▶ _MATERIAL FOR THIS TASK_:
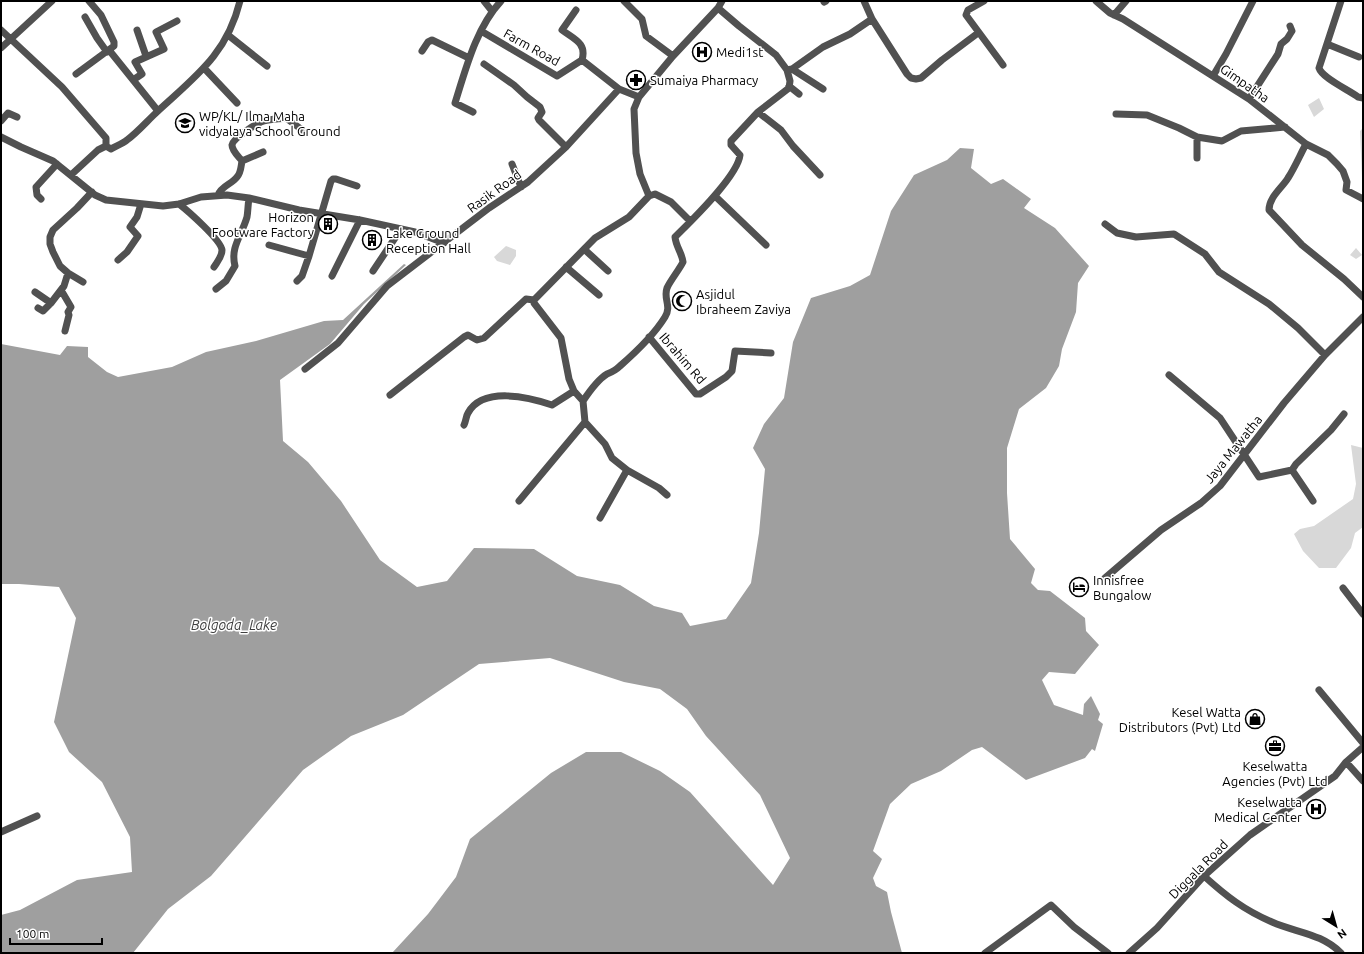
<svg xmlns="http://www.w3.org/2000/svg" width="1364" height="954" font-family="Ubuntu,sans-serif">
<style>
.green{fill:#d8d8d8}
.water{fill:#9f9f9f}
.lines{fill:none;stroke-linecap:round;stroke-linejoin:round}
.street{stroke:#515151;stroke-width:7}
.labels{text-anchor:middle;stroke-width:3;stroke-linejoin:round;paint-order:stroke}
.street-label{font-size:13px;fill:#000;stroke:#fff}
.poi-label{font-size:13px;fill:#000;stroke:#fff;text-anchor:start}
.water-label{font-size:14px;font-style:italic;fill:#404040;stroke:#fff}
</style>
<rect width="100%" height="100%" fill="#fff"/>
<path class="green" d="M 1319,98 L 1324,109 L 1314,117 L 1308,105 Z
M 1363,128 L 1363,202 L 1360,131 Z
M 506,246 L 516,250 L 516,256 L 510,265 L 497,261 L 494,257 Z
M 1356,248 L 1362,255 L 1356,259 L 1350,255 Z
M 1351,445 L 1363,448 L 1363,527 L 1355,533 L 1351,548 L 1336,568 L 1319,568 L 1303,551 L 1294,534 L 1300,529 L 1314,526 L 1353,499 L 1356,484 Z"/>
<path class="water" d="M 960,148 L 974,149 L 971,168 L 991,184 L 1003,179 L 1031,199 L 1024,208 L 1055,228 L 1089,266 L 1078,283 L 1076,312 L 1062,349 L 1059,366 L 1046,388 L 1019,409 L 1007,448 L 1007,493 L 1010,539 L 1035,569 L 1031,583 L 1038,590 L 1050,591 L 1085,618 L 1086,631 L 1099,645 L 1075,674 L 1049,672 L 1042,680 L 1054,705 L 1083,715 L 1084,704 L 1091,696 L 1100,714 L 1098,720 L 1103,724 L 1095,751 L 1092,749 L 1085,758 L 1026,780 L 982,747 L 972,750 L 941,771 L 911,784 L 890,804 L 873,851 L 882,859 L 873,878 L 876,886 L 887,892 L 891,912 L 902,953 L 392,953 L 428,914 L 456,877 L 470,839 L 551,773 L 586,752 L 621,752 L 660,771 L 690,792 L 773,885 L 790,858 L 760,795 L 706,736 L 687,709 L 660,689 L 624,682 L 550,658 L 479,664 L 403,715 L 351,736 L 303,770 L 211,876 L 168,909 L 133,953 L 1,953 L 1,915 L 20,910 L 77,880 L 132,872 L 130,837 L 102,782 L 69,752 L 54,722 L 76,618 L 59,587 L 19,584 L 1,584 L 1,344 L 60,355 L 67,346 L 88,347 L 88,357 L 107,372 L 118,377 L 172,367 L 206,352 L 256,341 L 324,321 L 343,320 L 404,264 L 406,265 L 364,304 L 330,344 L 280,380 L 283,441 L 308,462 L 341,501 L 380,560 L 417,587 L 447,581 L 474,548 L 534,549 L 577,576 L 620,585 L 654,606 L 682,613 L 690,626 L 726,619 L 751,583 L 759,533 L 765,469 L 753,448 L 764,424 L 784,398 L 793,342 L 811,298 L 850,286 L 870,275 L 891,211 L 914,175 L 947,160 Z"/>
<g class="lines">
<path class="street" d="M 484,1 L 492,11
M 624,1 L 642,19 L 646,36 L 673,56
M 864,1 L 872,19 L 907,74 L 911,78 L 916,79 L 921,78 L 942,60 L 978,33
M 984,1 L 968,10 L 966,15 L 1003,65
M 1096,1 L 1110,13 L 1123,19 L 1249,99 L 1306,144 L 1328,155 L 1337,164 L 1343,171 L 1347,182 L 1346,190 L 1363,199
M 1341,1 L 1319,68 C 1322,78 1349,90 1358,97 L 1363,98
M 824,2 L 826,1
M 576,10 L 562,30 C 574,39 587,43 582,60
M 1114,15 L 1126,1
M 85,17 L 97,38 L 107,52
M 1,30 L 62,87 L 106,138 L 106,146 L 98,150 L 71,175
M 137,30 L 146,56
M 481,31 L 557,76 L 582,60 L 619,89 L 639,97
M 228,35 L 267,66
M 1327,44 L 1359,57
M 1,48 L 52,1
M 109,50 L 158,111
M 422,51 L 428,42 L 432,40 L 469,58
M 484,64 L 514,85 L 527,97 L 540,107 L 542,112 L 538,118 L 539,120 L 566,147
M 204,68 L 237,103
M 792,69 L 823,89
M 787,70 L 792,69 L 823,47 L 850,34 L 872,19
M 76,74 L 114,46 L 114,42 L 101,15 L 89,1
M 1213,76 L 1226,54 L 1253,1
M 133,80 L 142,74 L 135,62 L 164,49 L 156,32 L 177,21
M 789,86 L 799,94
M 1249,99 L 1278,54 L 1281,44 L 1287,39 L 1292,31 L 1290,26
M 473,112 L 455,103 C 466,68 476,28 501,1
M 758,112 L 781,130 L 793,146 L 820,175
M 1116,114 L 1147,115 L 1179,128 L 1197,137 L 1222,141 L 1241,131 L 1285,127
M 1,121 L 8,113 L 17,117
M 1,137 L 21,147 L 53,161 L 95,195 L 106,200 L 163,206 L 179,204 L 201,197 L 227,195 L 249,198 L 299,210 L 360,220 L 415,232 L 444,243
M 1197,137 L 1197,158
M 1306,144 C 1300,155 1295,167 1288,178 C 1282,188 1269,197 1269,210 L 1302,245 L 1344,279 L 1363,297
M 106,146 L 111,149 C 116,146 122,144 127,140 C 138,132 148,120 158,111 C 196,76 227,54 240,1
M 242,161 C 239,157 232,151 232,145 C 233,138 257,123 264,121 C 271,119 279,119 286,118 L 305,132
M 512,164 L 521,187
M 218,195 C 221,186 232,184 237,177 C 241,173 241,166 242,161 L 263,152
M 649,196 L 655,194 L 671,202 L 690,221
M 715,196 L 766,245
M 41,199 L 37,195 L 36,187 L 57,164
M 179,204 C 188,211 221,240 222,250 C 222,257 217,262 214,267
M 1105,224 L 1117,233 L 1136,237 L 1174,234 L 1205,254 L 1219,272 L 1269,304 L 1298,328 L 1325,355
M 269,245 L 309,256
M 584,249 L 608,271
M 118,260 L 127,252 L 138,236 L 130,227 L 137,217 L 141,204
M 566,267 L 599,295
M 373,271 L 401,229
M 332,276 L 360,220
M 297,281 L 302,276 L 309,256 L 331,181 L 333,179 L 336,179 L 357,186
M 83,282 L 68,273 L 60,266 L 53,252 L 50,244 L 50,237 L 53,230 L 77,208 L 92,192
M 216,289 L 226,281 L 235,266 C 230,247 242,235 247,217 C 248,211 248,204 249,198
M 61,290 L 71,307 L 68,312 L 69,315 L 65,331
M 35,292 L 51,303 L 64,286 L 68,273
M 38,308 L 43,311 L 51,303
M 649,337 L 696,394 L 700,394 L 726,377 L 732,371 L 735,351 L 771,353
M 305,369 L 338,343 L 387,286 L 489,208 L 528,182 L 566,147 L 619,89
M 1169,375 L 1220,418 L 1259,477 L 1292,470 L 1296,464 L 1331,430 L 1344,414
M 390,395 L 464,337 L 468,335 L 477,340 L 484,338 L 526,299 L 534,300
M 583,401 C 589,392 597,380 607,374 C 612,372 616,370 620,366 C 636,352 654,335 665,317 C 672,306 663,299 667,288 C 670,281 679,270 683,262 C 682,253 676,247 675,237 C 691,221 738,176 740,155 L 731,145 L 731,141 L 758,112 L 789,88 L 790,81 L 787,70 L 776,55 L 739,26 L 718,8
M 464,425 C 466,421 466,416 468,413 C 483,386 529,397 552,405 L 574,391
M 627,470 L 659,488 L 667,495
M 1292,470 L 1313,501
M 519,501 L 585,422
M 600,518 L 627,470 L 612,458 L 605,444 L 585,422 L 583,401 L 574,391 L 569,379 L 561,338 L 534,303 L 534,300 L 595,238 L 629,217 L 649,196 L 640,174 L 636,153 L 634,109 L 639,97 L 673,56 L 718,8 L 722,1
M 1105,578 L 1161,530 L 1201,503 L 1220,486 L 1284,403 L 1325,355 L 1363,317
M 1343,588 L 1363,614
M 1319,690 L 1363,743
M 1346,762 L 1363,781
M 1,832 L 37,816
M 1204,876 C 1226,896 1244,910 1272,922 C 1297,933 1321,933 1341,953
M 985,953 L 1051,905 L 1074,927 L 1108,953
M 1129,953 L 1157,928 L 1204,876 L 1250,835 L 1335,776 L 1346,762 L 1363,747"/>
</g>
<defs>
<symbol id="hospital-ring" viewBox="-11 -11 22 22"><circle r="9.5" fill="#fff" stroke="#000" stroke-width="1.5"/><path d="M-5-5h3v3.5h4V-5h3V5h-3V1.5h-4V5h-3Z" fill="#000"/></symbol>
<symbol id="pharmacy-ring" viewBox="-11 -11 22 22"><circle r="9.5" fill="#fff" stroke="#000" stroke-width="1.5"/><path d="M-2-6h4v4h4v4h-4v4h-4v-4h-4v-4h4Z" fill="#000"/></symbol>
<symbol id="school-ring" viewBox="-11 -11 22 22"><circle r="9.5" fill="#fff" stroke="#000" stroke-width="1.5"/><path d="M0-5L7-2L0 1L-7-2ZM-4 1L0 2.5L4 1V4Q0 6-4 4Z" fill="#000"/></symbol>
<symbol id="building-ring" viewBox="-11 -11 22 22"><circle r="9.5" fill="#fff" stroke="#000" stroke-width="1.5"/><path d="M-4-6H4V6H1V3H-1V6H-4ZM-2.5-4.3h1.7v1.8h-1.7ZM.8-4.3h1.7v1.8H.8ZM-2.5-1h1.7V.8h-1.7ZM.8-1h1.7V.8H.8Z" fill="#000"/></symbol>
<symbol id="mosque-ring" viewBox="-11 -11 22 22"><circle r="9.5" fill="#fff" stroke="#000" stroke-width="1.5"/><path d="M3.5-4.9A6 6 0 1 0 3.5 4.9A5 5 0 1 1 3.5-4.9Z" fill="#000"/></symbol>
<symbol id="hotel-ring" viewBox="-11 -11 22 22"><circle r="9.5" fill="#fff" stroke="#000" stroke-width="1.5"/><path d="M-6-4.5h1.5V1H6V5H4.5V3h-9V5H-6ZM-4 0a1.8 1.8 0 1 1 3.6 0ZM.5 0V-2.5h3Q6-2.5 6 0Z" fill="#000"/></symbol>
<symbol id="shop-ring" viewBox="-11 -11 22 22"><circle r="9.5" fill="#fff" stroke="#000" stroke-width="1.5"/><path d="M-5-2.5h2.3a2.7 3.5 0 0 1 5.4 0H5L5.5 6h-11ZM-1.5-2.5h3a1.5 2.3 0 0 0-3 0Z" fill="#000"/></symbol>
<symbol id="office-ring" viewBox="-11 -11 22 22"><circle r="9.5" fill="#fff" stroke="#000" stroke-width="1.5"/><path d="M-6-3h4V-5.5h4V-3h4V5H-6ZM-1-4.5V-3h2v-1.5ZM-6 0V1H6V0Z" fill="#000"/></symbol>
</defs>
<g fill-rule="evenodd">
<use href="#hospital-ring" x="691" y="41" width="22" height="22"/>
<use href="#pharmacy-ring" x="625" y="69" width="22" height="22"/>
<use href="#school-ring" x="174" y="112" width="22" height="22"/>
<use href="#building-ring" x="317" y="213" width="22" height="22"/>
<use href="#building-ring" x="361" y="229" width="22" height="22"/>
<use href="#mosque-ring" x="671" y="290" width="22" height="22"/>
<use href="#hotel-ring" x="1068" y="576" width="22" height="22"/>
<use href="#shop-ring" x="1244" y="708" width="22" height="22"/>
<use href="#office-ring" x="1264" y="735" width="22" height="22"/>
<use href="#hospital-ring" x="1305" y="798" width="22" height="22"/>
</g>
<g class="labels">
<g class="street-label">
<text transform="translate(532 47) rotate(29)" y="5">Farm Road</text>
<text transform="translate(1245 83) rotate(35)" y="5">Gimpatha</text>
<text transform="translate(494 191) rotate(-36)" y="5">Rasik Road</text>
<text transform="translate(683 358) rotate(49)" y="5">Ibrahim Rd</text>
<text transform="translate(1233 449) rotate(-51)" y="5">Jaya Mawatha</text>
<text transform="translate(1198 869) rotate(-45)" y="5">Diggala Road</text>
</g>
<g class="poi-label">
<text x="716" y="57">Medi1st</text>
<text x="650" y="85">Sumaiya Pharmacy</text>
<text x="199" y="121">WP/KL/ Ilma Maha<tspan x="199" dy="15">vidyalaya School Ground</tspan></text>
<text x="314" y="222" text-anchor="end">Horizon<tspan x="314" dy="15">Footware Factory</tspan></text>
<text x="386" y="238">Lake Ground<tspan x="386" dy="15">Reception Hall</tspan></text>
<text x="696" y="299">Asjidul<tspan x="696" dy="15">Ibraheem Zaviya</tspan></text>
<text x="1093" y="585">Innisfree<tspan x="1093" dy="15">Bungalow</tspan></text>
<text x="1241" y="717" text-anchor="end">Kesel Watta<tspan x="1241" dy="15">Distributors (Pvt) Ltd</tspan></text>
<text x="1275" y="771" text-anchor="middle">Keselwatta<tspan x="1275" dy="15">Agencies (Pvt) Ltd</tspan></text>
<text x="1302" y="807" text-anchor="end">Keselwatta<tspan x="1302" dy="15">Medical Center</tspan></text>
</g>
<g class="water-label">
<text x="234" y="630">Bolgoda_Lake</text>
</g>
</g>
<rect width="1364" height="954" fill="none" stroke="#000000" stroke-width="4"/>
<g transform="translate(1336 926) rotate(143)" stroke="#ffffff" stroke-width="3" paint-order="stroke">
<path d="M0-3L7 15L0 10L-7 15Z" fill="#000000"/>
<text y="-6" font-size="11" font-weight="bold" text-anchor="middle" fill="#000000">N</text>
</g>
<path d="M10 938v6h92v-6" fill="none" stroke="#000000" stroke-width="2"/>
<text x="16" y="938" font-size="12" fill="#000000" stroke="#ffffff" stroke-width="3" paint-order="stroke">100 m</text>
</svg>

▶ _WORK ORDER_:
Go through the material above, and wherever a line holds the word "lines", copy it.

▶ _ANSWER TO THIS TASK_:
.lines{fill:none;stroke-linecap:round;stroke-linejoin:round}
<g class="lines">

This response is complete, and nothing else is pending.